As we see, this constructor results in shifted time value just like the Date(“2015-03-01”) one. But when considering displaying these retrieved values we inevitably have to answer the question, whether we aim at showing local time or the server time. We have to remember that in case when the client’s browser is in GMT-xx:xx time zone and we try to show the parsed value (like in c.getDate() example), not the normalized one, this may result in wrong date displayed in front of the user. I say `may`, because this can really be a desired behaviour depending on the requirements. For example, in Angularwe can enforce displaying normalized value by providing optional time zone parameter to $filter('date').

var c = new Date("2015-03-01");
$filter('date')(c, "yyyy-MM-dd", "+0000");
> 2015-03-01

Here we do not worry about internal, actual component values of object c whose prototype is Date.
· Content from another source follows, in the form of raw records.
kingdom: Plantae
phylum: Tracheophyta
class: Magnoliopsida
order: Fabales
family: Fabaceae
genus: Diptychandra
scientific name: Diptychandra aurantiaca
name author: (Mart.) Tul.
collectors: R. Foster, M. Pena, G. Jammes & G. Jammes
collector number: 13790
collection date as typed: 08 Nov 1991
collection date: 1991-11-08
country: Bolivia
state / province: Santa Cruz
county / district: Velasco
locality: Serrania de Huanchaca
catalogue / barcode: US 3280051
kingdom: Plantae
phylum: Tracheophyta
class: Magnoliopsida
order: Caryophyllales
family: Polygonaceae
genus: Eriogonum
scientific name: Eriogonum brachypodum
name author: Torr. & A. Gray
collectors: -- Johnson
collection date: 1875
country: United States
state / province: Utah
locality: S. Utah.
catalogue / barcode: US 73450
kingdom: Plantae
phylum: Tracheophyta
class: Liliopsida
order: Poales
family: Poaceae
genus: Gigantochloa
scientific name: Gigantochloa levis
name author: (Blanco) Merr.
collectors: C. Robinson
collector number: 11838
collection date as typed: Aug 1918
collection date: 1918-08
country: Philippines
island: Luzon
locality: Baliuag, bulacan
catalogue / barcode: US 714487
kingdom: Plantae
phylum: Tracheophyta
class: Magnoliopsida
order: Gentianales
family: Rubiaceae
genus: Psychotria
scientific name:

It internally may store February 28th but it does not matter. $filter is told to output values for UTC time. It is also worth mentioning that the Date constructor also assumes that its argument in specified in UTC time. So we populate the Date object with UTC value and return also UTC value not worrying about internal representation which is local. This approach results in the output date and time being equal to the intended input one.

As a conclusion I should write some recommendations on how to use Date object and what to avoid. But honestly I cannot say I gained enough knowledge in this area to make any kind of guidelines. I can only afford making some general statements. Just pay attention to what your library components like, for instance, a date picker control operates on. Is their output a Date object or string representation of the date? What do you do with this output? Is their input a Date object or a string representation and they do the parsing on their own? Just examine carefully and do not blindly trust your framework. I personally do not accept situation when something works and I do now know why it does. I tend to dig into details and try to find the nitty gritty. I have always believed deep research (even one which takes much time) and understanding of underlying technology is worthwhile and I often recall the post by Scott Hanselman who also appears to follow this principle.